> _Problem statement_:
Reproduce the section of the listing that begins at the line containing "(end -4.6722 -7.4422)" and finishes at the line containing "(start -2.2234 -7.9794)". Include both end lines and nothing beyond them.

> _Source material_:
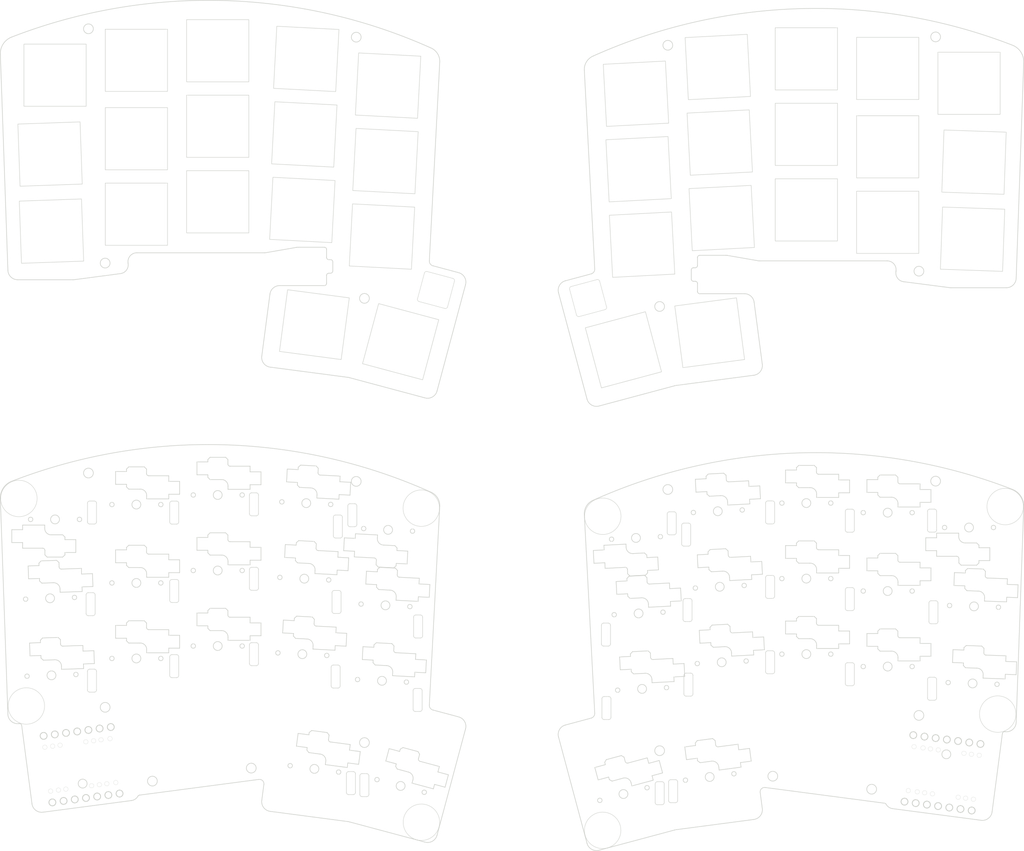
<source format=kicad_pcb>
(kicad_pcb
	(version 20241229)
	(generator "pcbnew")
	(generator_version "9.0")
	(general
		(thickness 1.6)
		(legacy_teardrops no)
	)
	(paper "A3" portrait)
	(title_block
		(title "Kretsträd")
		(company "by JW")
	)
	(layers
		(0 "F.Cu" signal)
		(2 "B.Cu" signal)
		(9 "F.Adhes" user "F.Adhesive")
		(11 "B.Adhes" user "B.Adhesive")
		(13 "F.Paste" user)
		(15 "B.Paste" user)
		(5 "F.SilkS" user "F.Silkscreen")
		(7 "B.SilkS" user "B.Silkscreen")
		(1 "F.Mask" user)
		(3 "B.Mask" user)
		(17 "Dwgs.User" user "User.Drawings")
		(19 "Cmts.User" user "User.Comments")
		(21 "Eco1.User" user "User.Eco1")
		(23 "Eco2.User" user "User.Eco2")
		(25 "Edge.Cuts" user)
		(27 "Margin" user)
		(31 "F.CrtYd" user "F.Courtyard")
		(29 "B.CrtYd" user "B.Courtyard")
		(35 "F.Fab" user)
		(33 "B.Fab" user)
	)
	(setup
		(stackup
			(layer "F.SilkS"
				(type "Top Silk Screen")
			)
			(layer "F.Paste"
				(type "Top Solder Paste")
			)
			(layer "F.Mask"
				(type "Top Solder Mask")
				(thickness 0.01)
			)
			(layer "F.Cu"
				(type "copper")
				(thickness 0.035)
			)
			(layer "dielectric 1"
				(type "core")
				(thickness 1.51)
				(material "FR4")
				(epsilon_r 4.5)
				(loss_tangent 0.02)
			)
			(layer "B.Cu"
				(type "copper")
				(thickness 0.035)
			)
			(layer "B.Mask"
				(type "Bottom Solder Mask")
				(thickness 0.01)
			)
			(layer "B.Paste"
				(type "Bottom Solder Paste")
			)
			(layer "B.SilkS"
				(type "Bottom Silk Screen")
			)
			(copper_finish "None")
			(dielectric_constraints no)
		)
		(pad_to_mask_clearance 0.2)
		(allow_soldermask_bridges_in_footprints no)
		(tenting front back)
		(aux_axis_origin 227.77139 23.242681)
		(grid_origin 227.77139 23.242681)
		(pcbplotparams
			(layerselection 0x00000000_00000000_55555555_57555550)
			(plot_on_all_layers_selection 0x00000000_00000000_00000000_00000000)
			(disableapertmacros no)
			(usegerberextensions yes)
			(usegerberattributes no)
			(usegerberadvancedattributes no)
			(creategerberjobfile no)
			(dashed_line_dash_ratio 12.000000)
			(dashed_line_gap_ratio 3.000000)
			(svgprecision 6)
			(plotframeref no)
			(mode 1)
			(useauxorigin no)
			(hpglpennumber 1)
			(hpglpenspeed 20)
			(hpglpendiameter 15.000000)
			(pdf_front_fp_property_popups yes)
			(pdf_back_fp_property_popups yes)
			(pdf_metadata yes)
			(pdf_single_document no)
			(dxfpolygonmode no)
			(dxfimperialunits no)
			(dxfusepcbnewfont yes)
			(psnegative no)
			(psa4output no)
			(plot_black_and_white yes)
			(sketchpadsonfab no)
			(plotpadnumbers no)
			(hidednponfab no)
			(sketchdnponfab yes)
			(crossoutdnponfab yes)
			(subtractmaskfromsilk yes)
			(outputformat 3)
			(mirror no)
			(drillshape 0)
			(scaleselection 1)
			(outputdirectory "dxf")
		)
	)
	(net 0 "")
	(footprint "jw_custom_footprints:Kailh_socket_PG1350_v1_reversible_cutout_bottom_alt" (layer "F.Cu") (at 245.267364 147.889398 180))
	(footprint "jw_custom_footprints:Diode_SOD123_THT_2_cutout_small" (layer "F.Cu") (at 84.391364 142.671878 90))
	(footprint "jw_custom_footprints:Kailh_socket_PG1350_v1_reversible_cutout_14x14mm" (layer "F.Cu") (at 57.939964 77.366678))
	(footprint "jw_custom_footprints:Diode_SOD123_THT_2_cutout_small" (layer "F.Cu") (at 106.209964 205.425878 90))
	(footprint "jw_custom_footprints:Kailh_socket_PG1350_v1_reversible_cutout_bottom_alt" (layer "F.Cu") (at 57.939964 142.721678))
	(footprint "jw_custom_footprints:Kailh_socket_PG1350_v1_reversible_cutout_bottom_alt" (layer "F.Cu") (at 188.746642 144.22627 3))
	(footprint "jw_custom_footprints:MountingHole_2.2mm_M2_cutout" (layer "F.Cu") (at 50.914164 88.361878))
	(footprint "jw_custom_footprints:MountingHole_2.2mm_M2_cutout" (layer "F.Cu") (at 223.362117 206.796702))
	(footprint "jw_custom_footprints:Kailh_socket_PG1350_v1_reversible_cutout_14x14mm" (layer "F.Cu") (at 76.239764 57.566678))
	(footprint "jw_custom_footprints:Kailh_socket_PG1350_v1_reversible_cutout_14x14mm" (layer "F.Cu") (at 57.939964 60.366678))
	(footprint "jw_custom_footprints:Kailh_socket_PG1350_v1_reversible_cutout_bottom_alt" (layer "F.Cu") (at 226.967564 179.189398))
	(footprint "jw_custom_footprints:MountingHole_2.2mm_M2_cutout" (layer "F.Cu") (at 201.121903 203.868722))
	(footprint "jw_custom_footprints:Kailh_socket_PG1350_v1_reversible_cutout_14x14mm" (layer "F.Cu") (at 76.239764 74.566678))
	(footprint "jw_custom_footprints:Diode_SOD123_THT_2_cutout_small" (layer "F.Cu") (at 109.232564 205.883078 -90))
	(footprint "jw_custom_footprints:Kailh_socket_PG1350_v1_reversible_cutout_bottom_alt" (layer "F.Cu") (at 76.239764 157.566678))
	(footprint "jw_custom_footprints:Kailh_socket_PG1350_v1_reversible_cutout_bottom_alt" (layer "F.Cu") (at 208.667764 176.389398))
	(footprint "jw_custom_footprints:Diode_SOD123_THT_2_cutout_small" (layer "F.Cu") (at 121.212679 186.706846 90))
	(footprint "jw_custom_footprints:Diode_SOD123_THT_2_cutout_small" (layer "F.Cu") (at 47.954964 144.516678 90))
	(footprint "jw_custom_footprints:Kailh_socket_PG1350_v1_reversible_cutout_bottom_alt" (layer "F.Cu") (at 38.840164 181.166478 2))
	(footprint "jw_custom_footprints:Kailh_socket_PG1350_v1_reversible_cutout_bottom_alt" (layer "F.Cu") (at 208.667764 159.389398))
	(footprint "jw_custom_footprints:Diode_SOD123_THT_2_cutout_small" (layer "F.Cu") (at 66.455764 179.095478 90))
	(footprint "jw_custom_footprints:Kailh_socket_PG1350_v1_reversible_cutout_bottom_alt" (layer "F.Cu") (at 95.720548 159.404003 -3))
	(footprint "jw_custom_footprints:Kailh_socket_PG1350_v1_reversible_cutout_14x14mm" (layer "F.Cu") (at 57.939964 42.721678))
	(footprint "jw_custom_footprints:Kailh_socket_PG1350_v1_reversible_cutout_bottom_alt" (layer "F.Cu") (at 208.667764 142.389398))
	(footprint "jw_custom_footprints:Kailh_socket_PG1350_v1_reversible_cutout_bottom_alt" (layer "F.Cu") (at 167.516953 207.885893 15))
	(footprint "jw_custom_footprints:Kailh_socket_PG1350_v1_reversible_cutout_bottom_alt" (layer "F.Cu") (at 97.987307 202.223294 -7.5))
	(footprint "jw_custom_footprints:Kailh_socket_PG1350_v1_reversible_cutout_bottom_alt" (layer "F.Cu") (at 246.067364 182.989198 -2))
	(footprint "jw_custom_footprints:Diode_SOD123_THT_2_cutout_small" (layer "F.Cu") (at 102.972005 164.650913 90))
	(footprint "jw_custom_footprints:Kailh_socket_PG1350_v1_reversible_cutout_bottom_alt" (layer "F.Cu") (at 113.981174 165.407519 -3))
	(footprint "jw_custom_footprints:Kailh_socket_PG1350_v1_reversible_cutout_bottom_alt" (layer "F.Cu") (at 114.571296 148.415116 177))
	(footprint "jw_custom_footprints:Diode_SOD123_THT_2_cutout_small" (layer "F.Cu") (at 84.391364 176.403078 90))
	(footprint "jw_custom_footprints:Kailh_socket_PG1350_v1_reversible_cutout_bottom_alt" (layer "F.Cu") (at 170.336232 150.237836 -177))
	(footprint "jw_custom_footprints:Kailh_socket_PG1350_v1_reversible_cutout_14x14mm" (layer "F.Cu") (at 38.840164 81.166478 2))
	(footprint "jw_custom_footprints:Kailh_socket_PG1350_v1_reversible_cutout_14x14mm" (layer "F.Cu") (at 96.160886 42.40355 -3))
	(footprint "jw_custom_footprints:MountingHole_2.2mm_M2_cutout" (layer "F.Cu") (at 109.248374 96.305597))
	(footprint "jw_custom_footprints:Diode_SOD123_THT_2_cutout_small" (layer "F.Cu") (at 66.455764 144.534078 90))
	(footprint "jw_custom_footprints:Kailh_socket_PG1350_v1_reversible_cutout_14x14mm" (layer "F.Cu") (at 117.390575 106.063173 -15))
	(footprint "jw_custom_footprints:MountingHole_2.2mm_M2_cutout" (layer "F.Cu") (at 109.248374 196.305597))
	(footprint "jw_custom_footprints:MountingHole_2.2mm_M2_cutout" (layer "F.Cu") (at 107.403764 137.506278))
	(footprint "jw_custom_footprints:Xiao_nRF52840_THT_jumper_1.55mm_hole_cutout_alt" (layer "F.Cu") (at 45.4533 201.299082 97.5))
	(footprint "jw_custom_footprints:Kailh_socket_PG1350_v1_reversible_cutout_bottom_alt" (layer "F.Cu") (at 57.939964 177.366678))
	(footprint "jw_custom_footprints:Kailh_socket_PG1350_v1_reversible_cutout_bottom_alt"
		(layer "F.Cu")
		(uuid "730baf66-751d-4d92-bd59-76f055e913e8")
		(at 113.194964 182.394688 -3)
		(descr "Kailh \"Choc\" PG1350 v1 keyswitch reversible socket mount")
		(tags "kailh,choc")
		(property "Reference" "SW15"
			(at -4.445 -1.905 177)
			(layer "B.Fab")
			(hide yes)
			(uuid "dc4006ff-b8dc-43d6-a9f4-18320031a1e3")
			(effects
				(font
					(size 1 1)
					(thickness 0.15)
				)
				(justify mirror)
			)
		)
		(property "Value" "SW15"
			(at 0 10.668 357)
			(layer "F.Fab")
			(uuid "fb4b4bed-be63-43a5-bc1c-ee2488bb2afd")
			(effects
				(font
					(size 1 1)
					(thickness 0.15)
				)
			)
		)
		(property "Datasheet" ""
			(at 0 0 177)
			(layer "F.Fab")
			(hide yes)
			(uuid "9c811543-78b3-4ccf-92bc-221317e9eb5b")
			(effects
				(font
					(size 1.27 1.27)
					(thickness 0.15)
				)
			)
		)
		(property "Description" ""
			(at 0 0 177)
			(layer "F.Fab")
			(hide yes)
			(uuid "0f47d620-91f3-46f5-9d53-31759d3b268f")
			(effects
				(font
					(size 1.27 1.27)
					(thickness 0.15)
				)
			)
		)
		(path "/d016e514-e6b8-4344-aaa3-6ba30b73b708")
		(attr smd)
		(fp_circle
			(center -5.5 0)
			(end -4.25 0)
			(stroke
				(width 0.15)
				(type dot)
			)
			(fill no)
			(layer "Cmts.User")
			(uuid "c4d75036-ff67-4c5c-a8be-336c274ae6a5")
		)
		(fp_circle
			(center 0 0)
			(end 2 0)
			(stroke
				(width 0.15)
				(type dot)
			)
			(fill no)
			(layer "Cmts.User")
			(uuid "25cc847f-28f4-40e4-b3d7-9de51196ad58")
		)
		(fp_circle
			(center 5.5 0)
			(end 6.75 0)
			(stroke
				(width 0.15)
				(type dot)
			)
			(fill no)
			(layer "Cmts.User")
			(uuid "d6ebd91a-f9d5-49b8-a9bd-d4c6736d8e38")
		)
		(fp_poly
			(pts
				(xy -9 -8.5) (xy 9 -8.5) (xy 9 8.5) (xy -9 8.5)
			)
			(stroke
				(width 0.2)
				(type solid)
			)
			(fill no)
			(layer "Eco1.User")
			(uuid "8aff8689-843c-4f07-b7cc-c3512b1cd37f")
		)
		(fp_line
			(start -4.6722 -7.4422)
			(end -4.6722 -4.5466)
			(stroke
				(width 0.15)
				(type solid)
			)
			(layer "Edge.Cuts")
			(uuid "91bd38f8-c29a-43d0-a8cf-4fc01c69e9de")
		)
		(fp_line
			(start -2.2234 -3.9714)
			(end -2.2234 -4.5466)
			(stroke
				(width 0.15)
				(type solid)
			)
			(layer "Edge.Cuts")
			(uuid "febd9154-b374-4e63-b1ae-b800dbe5090b")
		)
		(fp_line
			(start -2.2234 -3.9714)
			(end -1.7234 -3.4714)
			(stroke
				(width 0.15)
				(type solid)
			)
			(layer "Edge.Cuts")
			(uuid "47c2625d-1586-4f6f-9e08-8e779cce55f0")
		)
		(fp_line
			(start -2.2234 -4.5466)
			(end -4.6722 -4.5466)
			(stroke
				(width 0.15)
				(type solid)
			)
			(layer "Edge.Cuts")
			(uuid "f54655c0-779f-44f1-8012-bdc772d15138")
		)
		(fp_line
			(start -2.2234 -7.4422)
			(end -4.6722 -7.4422)
			(stroke
				(width 0.15)
				(type solid)
			)
			(layer "Edge.Cuts")
			(uuid "618a8311-d6e5-4aa2-9779-0b634e275507")
		)
		(fp_line
			(start -2.2234 -7.4422)
			(end -2.2234 -7.9794)
			(stroke
				(width 0.15)
				(type solid)
			)
			(layer "Edge.Cuts")
			(uuid "9e65af7f-d39c-4214-802b-9d6c8e4b19a6")
		)
		(fp_line
			(start -2.2234 -7.9794)
			(end -1.7234 -8.4794)
			(stroke
				(width 0.15)
				(type solid)
			)
			(layer "Edge.Cuts")
			(uuid "d2e7b6de-1683-413a-b89a-529476bfbce9")
		)
		(fp_line
			(start -1.7234 -3.4714)
			(end 0.7926 -3.47
... [318370 chars truncated]
</source>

> _Response box_:
			(end -4.6722 -7.4422)
			(stroke
				(width 0.15)
				(type solid)
			)
			(layer "Edge.Cuts")
			(uuid "618a8311-d6e5-4aa2-9779-0b634e275507")
		)
		(fp_line
			(start -2.2234 -7.4422)
			(end -2.2234 -7.9794)
			(stroke
				(width 0.15)
				(type solid)
			)
			(layer "Edge.Cuts")
			(uuid "9e65af7f-d39c-4214-802b-9d6c8e4b19a6")
		)
		(fp_line
			(start -2.2234 -7.9794)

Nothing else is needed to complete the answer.